RECORDS PROVIDED →

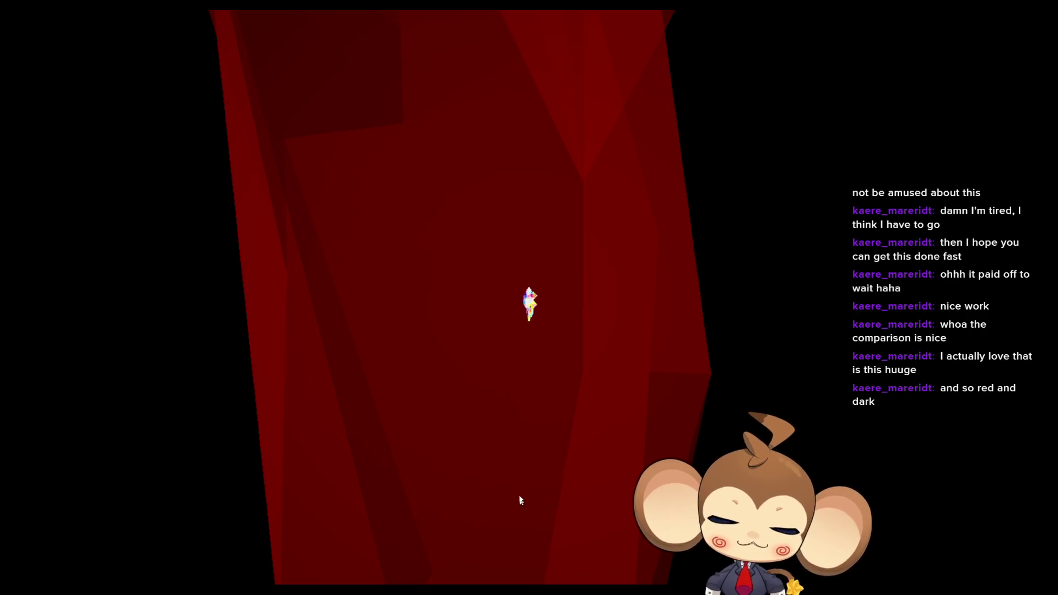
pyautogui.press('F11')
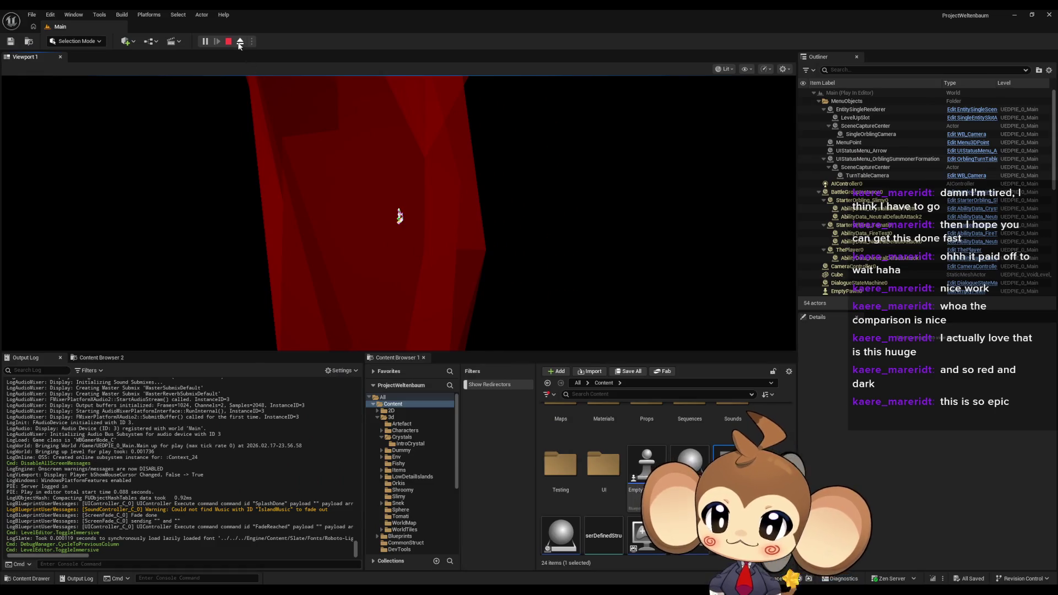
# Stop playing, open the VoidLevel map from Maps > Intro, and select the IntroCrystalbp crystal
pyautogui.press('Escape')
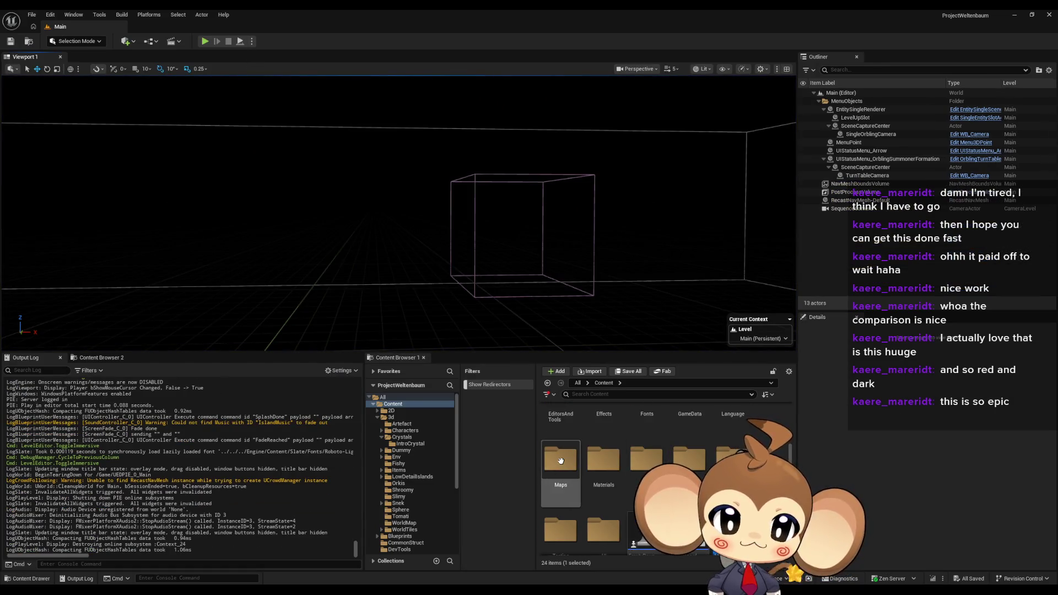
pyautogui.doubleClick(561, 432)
...
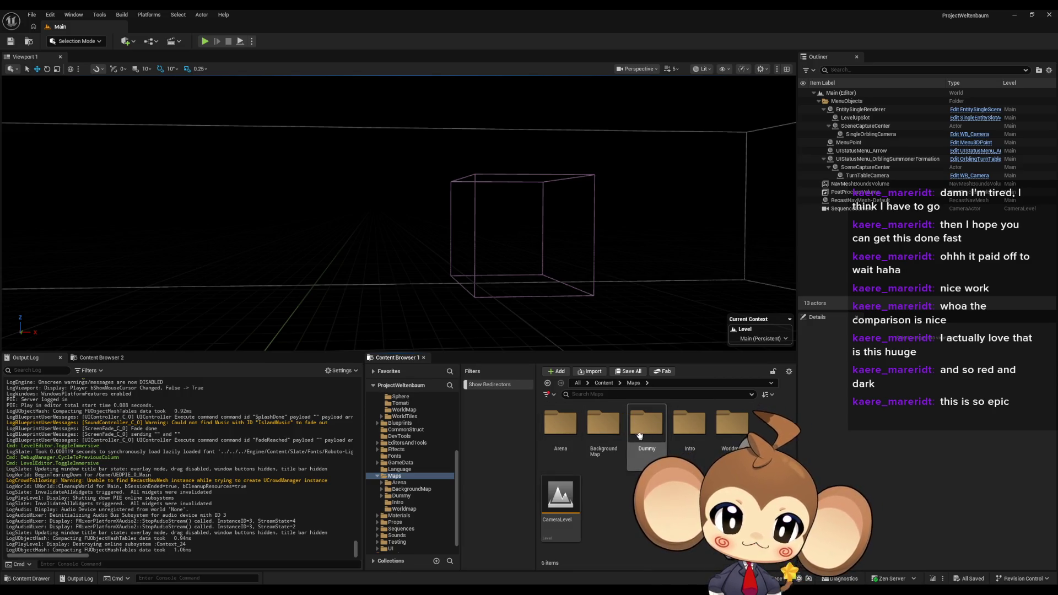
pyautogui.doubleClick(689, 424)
==
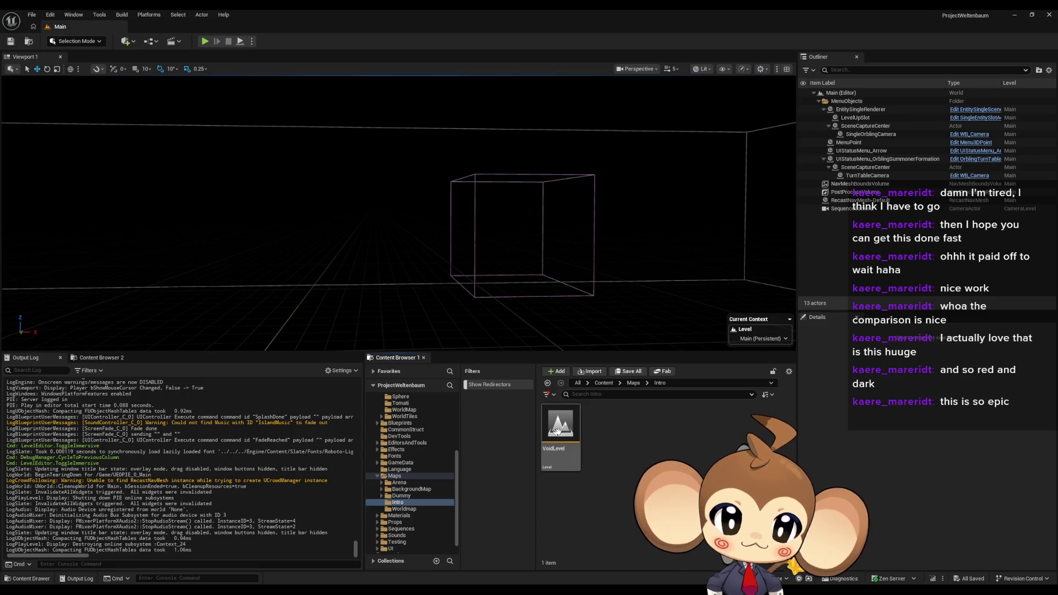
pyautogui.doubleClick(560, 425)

WHAT IS REQUIRED →
In the records above, find the line with "pyautogui.press('F11')" and the line with "pyautogui.doubleClick(561, 432)". Write out exactly those lines and every one between, with no pictures and no other lines.

RESPONSE AREA →
pyautogui.press('F11')
# Stop playing, open the VoidLevel map from Maps > Intro, and select the IntroCrystalbp crystal
pyautogui.press('Escape')
pyautogui.doubleClick(561, 432)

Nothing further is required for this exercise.